Material shown
- Opening Delimiter -

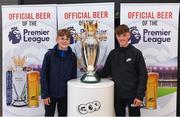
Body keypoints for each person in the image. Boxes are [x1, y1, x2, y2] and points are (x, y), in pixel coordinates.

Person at [96, 24, 148, 116]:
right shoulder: (113, 54)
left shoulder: (136, 53)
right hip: (117, 96)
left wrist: (139, 96)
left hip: (133, 96)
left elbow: (143, 75)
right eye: (119, 36)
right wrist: (93, 74)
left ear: (129, 35)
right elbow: (105, 72)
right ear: (116, 36)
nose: (121, 38)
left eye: (124, 35)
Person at [40, 29, 77, 116]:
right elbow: (43, 75)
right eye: (62, 38)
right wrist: (45, 95)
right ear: (57, 39)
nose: (64, 41)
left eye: (67, 39)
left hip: (65, 95)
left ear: (70, 41)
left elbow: (73, 77)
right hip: (50, 94)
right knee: (49, 114)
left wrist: (71, 94)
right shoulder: (49, 55)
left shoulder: (72, 56)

- Closing Delimiter -

What is required
Above are the records; from them, give again exactly the lines from the one containing "right hip: (117, 96)" through the one containing "left eye: (124, 35)", both included.

Your solution
right hip: (117, 96)
left wrist: (139, 96)
left hip: (133, 96)
left elbow: (143, 75)
right eye: (119, 36)
right wrist: (93, 74)
left ear: (129, 35)
right elbow: (105, 72)
right ear: (116, 36)
nose: (121, 38)
left eye: (124, 35)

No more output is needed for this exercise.